Supplied records
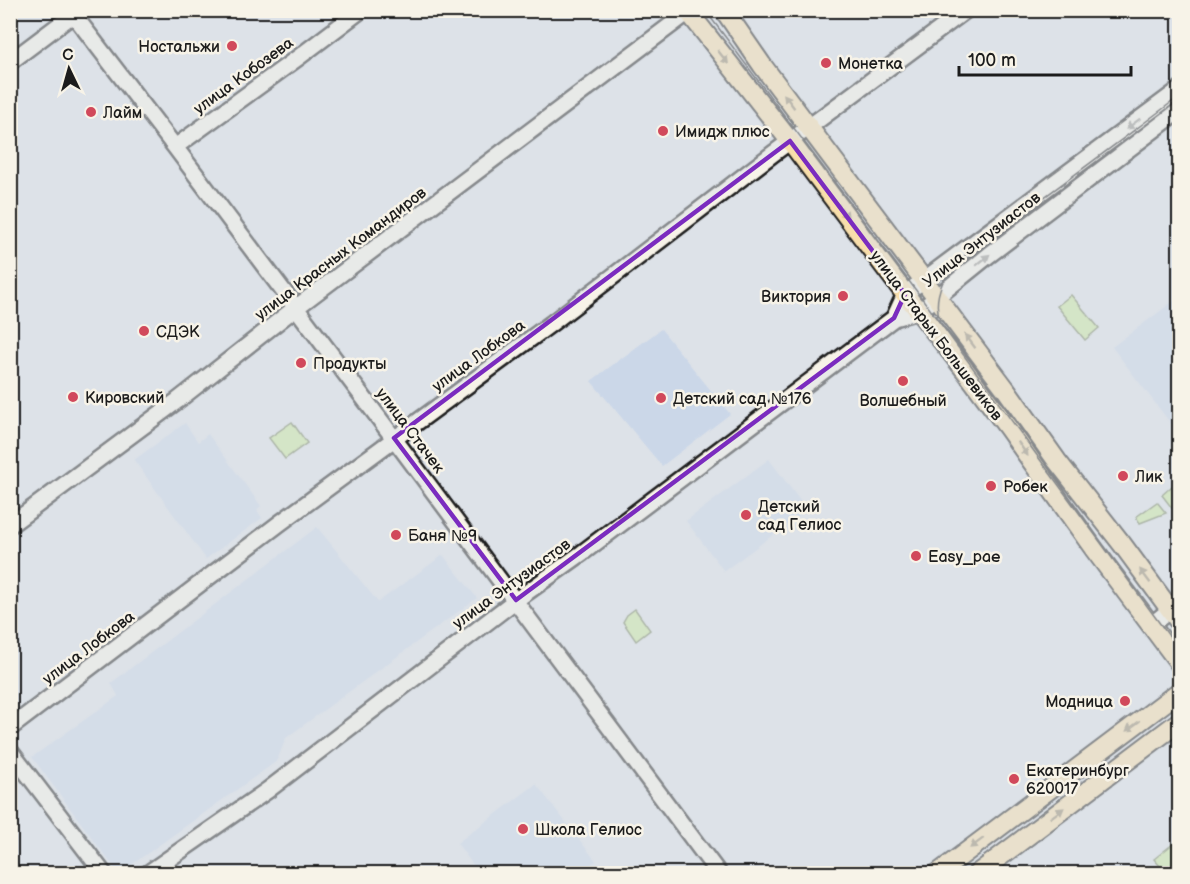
<svg xmlns="http://www.w3.org/2000/svg" width="1190" height="884" font-family="'Balsamiq Sans',sans-serif">
<rect width="100%" height="100%" fill="#dde2e8"/>
<filter id="ink" filterUnits="userSpaceOnUse"><feTurbulence type="fractalNoise" baseFrequency=".0167" numOctaves="2"/><feDisplacementMap in="SourceGraphic" scale="12" xChannelSelector="R" yChannelSelector="G"/><feConvolveMatrix kernelMatrix="1 2 1 2 8 2 1 2 1" color-interpolation-filters="sRGB"/></filter>
<g filter="url(#ink)">
<path fill="#cbd7e8" d="M1179,297L1180,426L1175,429L1112,347Z
M661,329L730,414L662,466L591,381Z
M185,423L198,442L208,434L261,506L257,510L262,518L206,559L134,460Z
M769,459L807,510L724,571L686,521Z
M317,527L378,602L443,555L477,598L286,738L277,761L120,873H118L32,757L118,696L111,683Z
M536,784L596,861L578,873H479L457,843Z"/>
<path fill="#cbe89f" stroke="#74825e" stroke-width="1.5" d="M1071,295L1099,328L1085,340L1057,306Z
M292,422L307,443L285,459L269,438Z
M1179,480V512H1175L1162,495Z
M1157,502L1166,513L1140,523L1136,517Z
M635,609L650,630L636,641L623,622L627,615Z
M1179,839V873H1166L1154,859Z"/>
<g fill="none" stroke-linecap="round" stroke-linejoin="round">
<g stroke="#1c1c1c" stroke-width="20">
<path id="minor" d="M70,10L175,147L369,405L719,874
M10,62L79,10
M175,147L299,57L361,10
M894,318L905,294L1180,89
M10,525L177,401L289,313L691,10
M1151,625L1180,602
M10,728L280,523L552,323L774,153L966,10
M10,751L104,874
M147,874L268,790L516,600L582,553L894,318L918,311L927,305L989,255L1180,110"/>
</g>
<g stroke="#1c1c1c" stroke-width="22">
<path id="major" d="M687,10L790,141L905,294L968,374L1008,428L1094,549L1180,664
M724,10L762,65L1005,388L1057,461L1122,544L1180,623
M937,874L1180,691
M977,874L1180,721"/>
</g>
<use href="#minor" stroke="#f7f3e8" stroke-width="15"/>
<use href="#major" stroke="#f8deab" stroke-width="18"/>
<path stroke="#1c1c1c" stroke-width="1.5" d="M705,10L927,305L1180,651
M940,320C934,304 939,285 949,272C967,249 1004,227 1028,209C1079,172 1129,134 1180,96"/>
</g>
<defs><path id="oneway-solid" d="M-6-.8H1V-3.2L6.5 0L1 3.2V.8H-6Z" transform="scale(1.5)"/></defs>
<g fill="#95876b">
<use href="#oneway-solid" transform="translate(723 57) rotate(52)"/>
<use href="#oneway-solid" transform="translate(789 101) rotate(-127)"/>
<use href="#oneway-solid" transform="translate(843 211) rotate(53)"/>
<use href="#oneway-solid" transform="translate(970 341) rotate(-127)"/>
<use href="#oneway-solid" transform="translate(1023 449) rotate(55)"/>
<use href="#oneway-solid" transform="translate(1145 576) rotate(-127)"/>
<use href="#oneway-solid" transform="translate(1133 726) rotate(143)"/>
<use href="#oneway-solid" transform="translate(1057 813) rotate(-37)"/>
<use href="#oneway-solid" transform="translate(977 843) rotate(143)"/>
</g>
<g fill="#94928c">
<use href="#oneway-solid" transform="translate(1133 124) rotate(143)"/>
<use href="#oneway-solid" transform="translate(983 260) rotate(-39)"/>
</g>
</g>
<path d="M0 0H1190V884H0ZM790,141L905,294L894,318L516,600L394,438Z" fill="#dde2e8" fill-opacity=".55" fill-rule="evenodd"/>
<path fill="none" stroke="#7b2cbf" stroke-width="4.5" stroke-linejoin="round" d="M790,141L905,294L894,318L516,600L394,438Z"/>
<g fill="#d1495b" stroke="#f7f3e8" stroke-width="2">
<circle cx="232" cy="46" r="6"/>
<circle cx="826" cy="63" r="6"/>
<circle cx="91" cy="112" r="6"/>
<circle cx="663" cy="131" r="6"/>
<circle cx="843" cy="296" r="6"/>
<circle cx="144" cy="331" r="6"/>
<circle cx="301" cy="363" r="6"/>
<circle cx="903" cy="381" r="6"/>
<circle cx="73" cy="397" r="6"/>
<circle cx="661" cy="398" r="6"/>
<circle cx="1123" cy="476" r="6"/>
<circle cx="991" cy="486" r="6"/>
<circle cx="746" cy="515" r="6"/>
<circle cx="396" cy="535" r="6"/>
<circle cx="916" cy="556" r="6"/>
<circle cx="1125" cy="701" r="6"/>
<circle cx="1014" cy="779" r="6"/>
<circle cx="523" cy="829" r="6"/>
</g>
<g text-anchor="middle" stroke-width="5" stroke-linejoin="round" paint-order="stroke">
<g font-size="16" fill="#1c1c1c" stroke="#f7f3e8" text-anchor="start">
<text x="220" y="52" text-anchor="end">Ностальжи</text>
<text x="838" y="69">Монетка</text>
<text x="103" y="118">Лайм</text>
<text x="675" y="137">Имидж плюс</text>
<text x="831" y="302" text-anchor="end">Виктория</text>
<text x="156" y="337">СДЭК</text>
<text x="313" y="369">Продукты</text>
<text x="85" y="403">Кировский</text>
<text x="673" y="404">Детский сад №176</text>
<text x="903" y="406" text-anchor="middle">Волшебный</text>
<text x="1135" y="482">Лик</text>
<text x="1003" y="492">Робек</text>
<text x="758" y="512">Детский<tspan x="758" dy="18">сад Гелиос</tspan></text>
<text x="408" y="541">Баня №9</text>
<text x="928" y="562">Easy_pae</text>
<text x="1113" y="707" text-anchor="end">Модница</text>
<text x="1026" y="776">Екатеринбург<tspan x="1026" dy="18">620017</tspan></text>
<text x="535" y="835">Школа Гелиос</text>
</g>
<g font-size="16" fill="#1c1c1c" stroke="#f7f3e8">
<text transform="translate(243 75) rotate(-36)" y="6">улица Кобозева</text>
<text transform="translate(981 239) rotate(-38)" y="6">Улица Энтузиастов</text>
<text transform="translate(340 253) rotate(-37)" y="6">улица Красных Командиров</text>
<text transform="translate(937 335) rotate(53)" y="6">улица Старых Большевиков</text>
<text transform="translate(478 355) rotate(-36)" y="6">улица Лобкова</text>
<text transform="translate(411 430) rotate(53)" y="6">улица Стачек</text>
<text transform="translate(511 583) rotate(-36)" y="6">улица Энтузиастов</text>
<text transform="translate(88 647) rotate(-37)" y="6">улица Лобкова</text>
</g>
</g>
<rect width="1190" height="884" fill="none" stroke="#f7f3e8" stroke-width="36"/>
<rect x="18" y="18" width="1154" height="848" fill="none" stroke="#1c1c1c" stroke-width="2" filter="url(#ink)"/>
<g transform="translate(69 69) rotate(355)" stroke="#f7f3e8" stroke-width="4.5" paint-order="stroke">
<path d="M0-4.5L10 22L0 15L-10 22Z" fill="#1c1c1c"/>
<text y="-9" font-size="16" font-weight="bold" text-anchor="middle" fill="#1c1c1c">С</text>
</g>
<path d="M959 66v9h172v-9" fill="none" stroke="#1c1c1c" stroke-width="3"/>
<text x="968" y="66" font-size="18" fill="#1c1c1c" stroke="#f7f3e8" stroke-width="4.5" paint-order="stroke">100 m</text>
</svg>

What you will do
Output nothing but the records above, word for word, with the pictures removed.

Response below
<svg xmlns="http://www.w3.org/2000/svg" width="1190" height="884" font-family="'Balsamiq Sans',sans-serif">
<rect width="100%" height="100%" fill="#dde2e8"/>
<filter id="ink" filterUnits="userSpaceOnUse"><feTurbulence type="fractalNoise" baseFrequency=".0167" numOctaves="2"/><feDisplacementMap in="SourceGraphic" scale="12" xChannelSelector="R" yChannelSelector="G"/><feConvolveMatrix kernelMatrix="1 2 1 2 8 2 1 2 1" color-interpolation-filters="sRGB"/></filter>
<g filter="url(#ink)">
<path fill="#cbd7e8" d="M1179,297L1180,426L1175,429L1112,347Z
M661,329L730,414L662,466L591,381Z
M185,423L198,442L208,434L261,506L257,510L262,518L206,559L134,460Z
M769,459L807,510L724,571L686,521Z
M317,527L378,602L443,555L477,598L286,738L277,761L120,873H118L32,757L118,696L111,683Z
M536,784L596,861L578,873H479L457,843Z"/>
<path fill="#cbe89f" stroke="#74825e" stroke-width="1.5" d="M1071,295L1099,328L1085,340L1057,306Z
M292,422L307,443L285,459L269,438Z
M1179,480V512H1175L1162,495Z
M1157,502L1166,513L1140,523L1136,517Z
M635,609L650,630L636,641L623,622L627,615Z
M1179,839V873H1166L1154,859Z"/>
<g fill="none" stroke-linecap="round" stroke-linejoin="round">
<g stroke="#1c1c1c" stroke-width="20">
<path id="minor" d="M70,10L175,147L369,405L719,874
M10,62L79,10
M175,147L299,57L361,10
M894,318L905,294L1180,89
M10,525L177,401L289,313L691,10
M1151,625L1180,602
M10,728L280,523L552,323L774,153L966,10
M10,751L104,874
M147,874L268,790L516,600L582,553L894,318L918,311L927,305L989,255L1180,110"/>
</g>
<g stroke="#1c1c1c" stroke-width="22">
<path id="major" d="M687,10L790,141L905,294L968,374L1008,428L1094,549L1180,664
M724,10L762,65L1005,388L1057,461L1122,544L1180,623
M937,874L1180,691
M977,874L1180,721"/>
</g>
<use href="#minor" stroke="#f7f3e8" stroke-width="15"/>
<use href="#major" stroke="#f8deab" stroke-width="18"/>
<path stroke="#1c1c1c" stroke-width="1.5" d="M705,10L927,305L1180,651
M940,320C934,304 939,285 949,272C967,249 1004,227 1028,209C1079,172 1129,134 1180,96"/>
</g>
<defs><path id="oneway-solid" d="M-6-.8H1V-3.2L6.5 0L1 3.2V.8H-6Z" transform="scale(1.5)"/></defs>
<g fill="#95876b">
<use href="#oneway-solid" transform="translate(723 57) rotate(52)"/>
<use href="#oneway-solid" transform="translate(789 101) rotate(-127)"/>
<use href="#oneway-solid" transform="translate(843 211) rotate(53)"/>
<use href="#oneway-solid" transform="translate(970 341) rotate(-127)"/>
<use href="#oneway-solid" transform="translate(1023 449) rotate(55)"/>
<use href="#oneway-solid" transform="translate(1145 576) rotate(-127)"/>
<use href="#oneway-solid" transform="translate(1133 726) rotate(143)"/>
<use href="#oneway-solid" transform="translate(1057 813) rotate(-37)"/>
<use href="#oneway-solid" transform="translate(977 843) rotate(143)"/>
</g>
<g fill="#94928c">
<use href="#oneway-solid" transform="translate(1133 124) rotate(143)"/>
<use href="#oneway-solid" transform="translate(983 260) rotate(-39)"/>
</g>
</g>
<path d="M0 0H1190V884H0ZM790,141L905,294L894,318L516,600L394,438Z" fill="#dde2e8" fill-opacity=".55" fill-rule="evenodd"/>
<path fill="none" stroke="#7b2cbf" stroke-width="4.5" stroke-linejoin="round" d="M790,141L905,294L894,318L516,600L394,438Z"/>
<g fill="#d1495b" stroke="#f7f3e8" stroke-width="2">
<circle cx="232" cy="46" r="6"/>
<circle cx="826" cy="63" r="6"/>
<circle cx="91" cy="112" r="6"/>
<circle cx="663" cy="131" r="6"/>
<circle cx="843" cy="296" r="6"/>
<circle cx="144" cy="331" r="6"/>
<circle cx="301" cy="363" r="6"/>
<circle cx="903" cy="381" r="6"/>
<circle cx="73" cy="397" r="6"/>
<circle cx="661" cy="398" r="6"/>
<circle cx="1123" cy="476" r="6"/>
<circle cx="991" cy="486" r="6"/>
<circle cx="746" cy="515" r="6"/>
<circle cx="396" cy="535" r="6"/>
<circle cx="916" cy="556" r="6"/>
<circle cx="1125" cy="701" r="6"/>
<circle cx="1014" cy="779" r="6"/>
<circle cx="523" cy="829" r="6"/>
</g>
<g text-anchor="middle" stroke-width="5" stroke-linejoin="round" paint-order="stroke">
<g font-size="16" fill="#1c1c1c" stroke="#f7f3e8" text-anchor="start">
<text x="220" y="52" text-anchor="end">Ностальжи</text>
<text x="838" y="69">Монетка</text>
<text x="103" y="118">Лайм</text>
<text x="675" y="137">Имидж плюс</text>
<text x="831" y="302" text-anchor="end">Виктория</text>
<text x="156" y="337">СДЭК</text>
<text x="313" y="369">Продукты</text>
<text x="85" y="403">Кировский</text>
<text x="673" y="404">Детский сад №176</text>
<text x="903" y="406" text-anchor="middle">Волшебный</text>
<text x="1135" y="482">Лик</text>
<text x="1003" y="492">Робек</text>
<text x="758" y="512">Детский<tspan x="758" dy="18">сад Гелиос</tspan></text>
<text x="408" y="541">Баня №9</text>
<text x="928" y="562">Easy_pae</text>
<text x="1113" y="707" text-anchor="end">Модница</text>
<text x="1026" y="776">Екатеринбург<tspan x="1026" dy="18">620017</tspan></text>
<text x="535" y="835">Школа Гелиос</text>
</g>
<g font-size="16" fill="#1c1c1c" stroke="#f7f3e8">
<text transform="translate(243 75) rotate(-36)" y="6">улица Кобозева</text>
<text transform="translate(981 239) rotate(-38)" y="6">Улица Энтузиастов</text>
<text transform="translate(340 253) rotate(-37)" y="6">улица Красных Командиров</text>
<text transform="translate(937 335) rotate(53)" y="6">улица Старых Большевиков</text>
<text transform="translate(478 355) rotate(-36)" y="6">улица Лобкова</text>
<text transform="translate(411 430) rotate(53)" y="6">улица Стачек</text>
<text transform="translate(511 583) rotate(-36)" y="6">улица Энтузиастов</text>
<text transform="translate(88 647) rotate(-37)" y="6">улица Лобкова</text>
</g>
</g>
<rect width="1190" height="884" fill="none" stroke="#f7f3e8" stroke-width="36"/>
<rect x="18" y="18" width="1154" height="848" fill="none" stroke="#1c1c1c" stroke-width="2" filter="url(#ink)"/>
<g transform="translate(69 69) rotate(355)" stroke="#f7f3e8" stroke-width="4.5" paint-order="stroke">
<path d="M0-4.5L10 22L0 15L-10 22Z" fill="#1c1c1c"/>
<text y="-9" font-size="16" font-weight="bold" text-anchor="middle" fill="#1c1c1c">С</text>
</g>
<path d="M959 66v9h172v-9" fill="none" stroke="#1c1c1c" stroke-width="3"/>
<text x="968" y="66" font-size="18" fill="#1c1c1c" stroke="#f7f3e8" stroke-width="4.5" paint-order="stroke">100 m</text>
</svg>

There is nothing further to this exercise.